95 percent of bitcoin traders lose money in the market. Assume you are a primary school math instructor. You have 30 students in your class and one day, you ask them how much they will receive in case of multiplying 25 by 80. Only one child has the correct response, it does not matter the year or how old they are. Crypto traders are in a similar situation. However, the result would be different if they had the opportunity to use a calculator, as well as if traders are allowed to use additional help.
In 2018, there was plenty of information available about the spread and advancement of artificial intelligence, which was quite vague from the beginning but its wide implementation in many different fields has raised awareness about it. Videos of Elon Musk or Stephen Hawking warning of the risks of unregulated artificial intelligence flooded the internet at that time. However, there was also information on how to utilize AI to diagnose cancer.
The first one was making the general public stay away from the innovation that nobody knew exactly how it could be used, however, the second one raised an important question to why not utilize something that is clever enough to be a respectable opponent of cancer against the Bitcoin market as well? Because it was vivid that the new system had big capabilities. For more than 400 years, equities have been traded. Traders have gathered enough information for the next generation of investors throughout this period.
Crypto market and AI
The cryptos did not exist until Satoshi Nakamoto, an anonymous individual, posted bitcoin’s whitepaper. Furthermore, they did not trade using artificial intelligence. Such technology necessitates a significant amount of research and development. Not the kind of information that is possible to pick up by viewing a 20-minute Youtube video every day.
The question that comes into mind is how it is possible to make those two work together. Many people are attempting to use the Machine Learning of AI to finance. Pattern recognition is a strong suit for AI. Models can be trained to distinguish between an apple and a pear.

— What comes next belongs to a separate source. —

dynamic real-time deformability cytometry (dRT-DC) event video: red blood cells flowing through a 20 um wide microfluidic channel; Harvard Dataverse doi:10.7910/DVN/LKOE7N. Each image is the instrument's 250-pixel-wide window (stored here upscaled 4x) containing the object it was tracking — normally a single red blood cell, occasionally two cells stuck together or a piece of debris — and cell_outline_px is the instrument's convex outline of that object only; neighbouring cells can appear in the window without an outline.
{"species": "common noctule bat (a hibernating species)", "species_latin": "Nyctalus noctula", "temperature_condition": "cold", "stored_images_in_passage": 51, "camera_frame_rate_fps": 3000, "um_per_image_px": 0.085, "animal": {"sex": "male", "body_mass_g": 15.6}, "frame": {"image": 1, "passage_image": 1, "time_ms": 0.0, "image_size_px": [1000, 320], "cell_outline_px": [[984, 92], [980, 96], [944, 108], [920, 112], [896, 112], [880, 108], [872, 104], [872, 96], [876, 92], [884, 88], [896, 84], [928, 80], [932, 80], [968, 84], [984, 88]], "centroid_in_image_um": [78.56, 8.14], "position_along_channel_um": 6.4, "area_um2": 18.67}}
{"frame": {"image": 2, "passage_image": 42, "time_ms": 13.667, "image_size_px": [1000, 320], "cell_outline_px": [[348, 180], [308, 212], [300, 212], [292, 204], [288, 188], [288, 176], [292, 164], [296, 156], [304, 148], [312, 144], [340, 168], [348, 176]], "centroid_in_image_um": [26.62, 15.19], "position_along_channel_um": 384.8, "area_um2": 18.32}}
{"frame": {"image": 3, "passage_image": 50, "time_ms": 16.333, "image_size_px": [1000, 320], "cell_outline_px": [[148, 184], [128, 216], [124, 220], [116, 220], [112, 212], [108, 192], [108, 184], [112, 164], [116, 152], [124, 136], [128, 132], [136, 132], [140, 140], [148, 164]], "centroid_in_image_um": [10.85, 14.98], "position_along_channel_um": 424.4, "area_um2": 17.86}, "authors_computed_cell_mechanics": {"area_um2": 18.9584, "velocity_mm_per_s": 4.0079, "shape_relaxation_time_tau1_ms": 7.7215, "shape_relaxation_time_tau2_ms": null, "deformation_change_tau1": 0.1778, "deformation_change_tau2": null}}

So the idea is that if the AI can spot patterns in price data, it can predict which way the price will go next. Now that the AI has recognized the pattern, you may purchase and profit.
Financial data has a variety of statistical characteristics that necessitates a unique approach. Machine Learning models are hundreds of times more complicated than theory-based models, however, there is a list of EA trading robots that have provided professional traders with great help and the trading process is not as tiresome due to the technical assistance as it was before, but it is also true that it requires special knowledge how to use it properly. They are a lot more difficult to create, test and deploy. They are not the result of human reasoning. Human researchers have never discovered patterns using solely their intuition. The amount of data and noise available is simply too much for the human mind to comprehend. This is closely connected to Lopez de Prad’s idea of “microscopic alpha”. The simple connections that might be discovered by human intuition have already been exhausted and more advanced approaches are becoming more necessary to continue extracting alpha.
The turning point
One of the first companies that started this innovation was the b-cube project. The b-cube project has been accepted into Central Supelec’s incubation program. They also might be able to form a collaboration with the Paris-Saclay University as a result of this initiative. Which is the world’s number one mathematics university. This means that they will have access to the university’s quantitative finance lab, as well as lecturers and interns. Many employees got into the company through this partnership.
Usage of AI in crypto trading
- Sentiment research based on social media and news sources. These data are absorbed, stored, filtered, and processed in real-time using NLP (Natural language processing). They assess market sentiment towards a specific coin. The market is heavily influenced by market mood, which may be either good or negative, greed or fear.
- Machine learning is used to absorb various negatively correlated characteristics and recognize trends in different dimensions, which could be related to volume and price sentiment or blockchain-related data, which consists of the speed of mining, size, and movement, transactions, movements on the wallet of the whales, etc.
- Rather than contemplating the craft of generating individual strategies in an artisanal manner, the company chooses to generate them in batches in an industrial setting, using a pipeline that allows for appropriate testing, deployments, and selection. Those are also called meta-strategies.
They made a profit of +15.31 percent from March to July 2020. But then there was a significant jump. They are already at +46.1 percent on August 9th. This was already a decent result. From March to October 2020, they made a profit of +65.84 percent.
The company might now use the same Bot that has helped them by more than 60% in the previous eight months. This will need a Finance Futures account as well as a 59Eur monthly subscription. API connectivity is required for the Binance account.
Finally, we can state that making a steady profit in bitcoin markets is doable. This is no longer exclusive, but rather a product offered to stores. Examine previous outcomes to see how you might have fared on your own account. So far, all of the details about the achievement are available on the internet. However, it should be noted that trading cryptocurrencies involves its own risks and the information that was provided in the article does not directly mean that the AI implementation guarantees 100% profit. The decision on whether to engage in the industry or not should be made depending on the decision made with the help of a financial advisor.